A variety of stretching protocols have been suggested. Fredericson measured the change in length of the iliotibial band while athletes performed variations of ITB stretches, and found that a particular stretch—with the athlete standing, placing the affected foot adducted and behind the other, and laterally flexing away from the affected side with the arms stretched overhead—created the greatest lengthening of the band [36].

On the other hand, Falvey et al. found that the optimal stretch varied considerably from individual to individual [37].

Neither study documents a link between short term distension of the iliotibial band, such as during a stretching routine, and longer-term changes in the tissue’s mechanical response, in improved running mechanics, or in relief of ITBFS. In addition, in light of the discussion above on the questionable role of iliotibial band tightness on the etiology of the disease, there may be reason to question the rationale for attempting to stretch the ITB.

Connective tissue manipulation

Manual therapy techniques to release myofascial restrictions in the iliotibial band and related structures are also frequently recommended.

Pedowitz reported on a single case that he treated effectively with strain–counterstrain technique [38]. Hammer emphasizes the use of connective tissue treatment methods to release restrictions not only in the ITB but in the gluteal muscles and any other areas found to be restricted in the hip area, thigh, or lower extremity [31]. Fredericson agrees that treatment of trigger points in the band can help significantly [20].

On the other hand, of the scarce published data that has tested the efficacy of these measures, Ellis et al. found a single trial of deep transverse friction massage used in the treatment of ITBFS. It was not found to confer any added benefit [33].

Strengthening of the hip abductors

Though no trials have been published on the efficacy of strengthening exercises in the treatment of ITBFS, strengthening of hip abductors is often recommended [32].

Improved neuromuscular coordination

Improving neuromuscular control of gait is also frequently mentioned as a useful approach in the treatment of ITBFS. Fredericson et al. depicted a number of exercises to train complex multidimensional movement patterns involving weight shift and other aspects of hip abductor function [32]. Pettit and Dolski also described the successful application of a multi-dimensional corrective therapeutic exercise program combined with stretching, massage, soft tissue mobilization, shoe modification, and electrical stimulation [39].
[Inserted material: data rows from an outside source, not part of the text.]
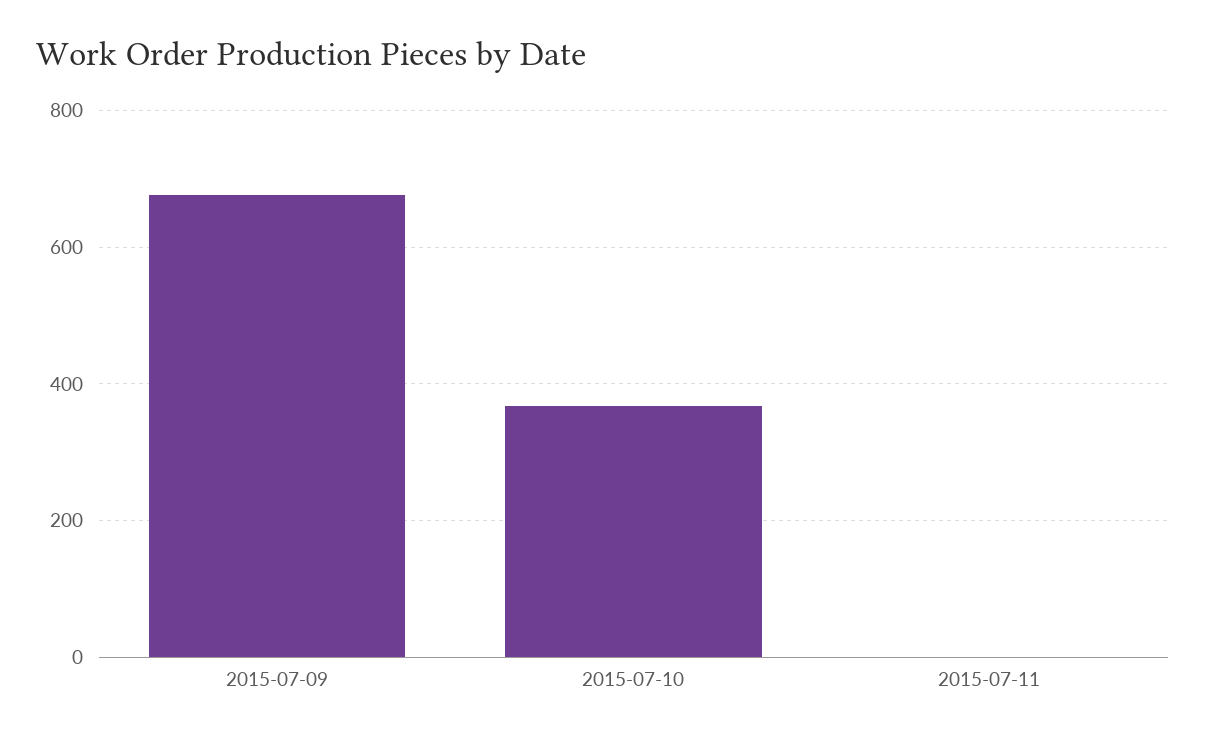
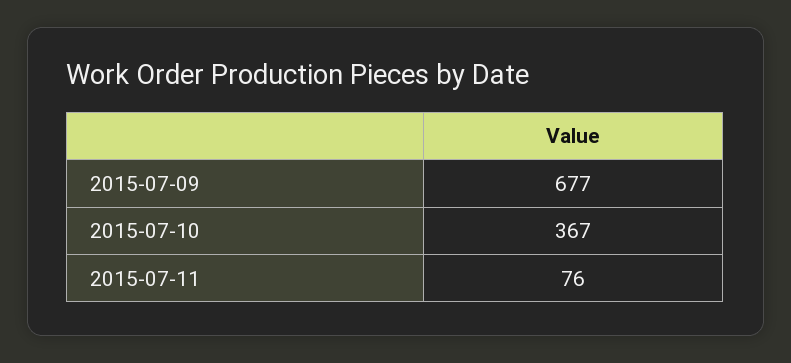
  {
    "2015-07-09": 677,
    "2015-07-10": 367,
-   "2015-07-11": 0
+   "2015-07-11": 76
  }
Surgical excision of a cyst, bursa, or lateral synovial recess

Practitioners utilizing conservative means report a satisfactorily high rate of positive response, so that few patients should require surgical intervention [2, 4042]. Yet a number of case series reporting resolution of ITBFS from the surgical excision of a bursa, cyst, or portion of a lateral synovial recess have been published [1113, 43].

Summary

Iliotibial band friction syndrome is a common occurrence among physically active individuals, causing pain in the lateral knee.
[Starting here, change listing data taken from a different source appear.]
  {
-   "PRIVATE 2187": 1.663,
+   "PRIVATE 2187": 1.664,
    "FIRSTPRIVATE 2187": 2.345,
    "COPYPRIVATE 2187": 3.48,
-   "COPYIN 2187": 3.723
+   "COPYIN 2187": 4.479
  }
There is much to be learned about the etiology, pathology, and optimal treatment of the condition. Many published studies seem to approach the problem from differing and hard-to-reconcile viewpoints.

Despite these limitations, and despite the fact that few outcome studies have been done to establish a consensus clinical approach, most practitioners are confident in their ability to diagnose ITBFS based on the case history and physical examination, and most are satisfied with the treatment results they get with conservative measures that include methods to control the inflammatory reaction, strengthening, stretching, modification of neuromuscular control of gait, and connective tissue therapy. Corticosteroids and NSAID’s have documented benefits in the short term.

In those few cases that do not respond to a conservative regimen, surgical excision of tissues deep to the band also has an established track record of effectiveness.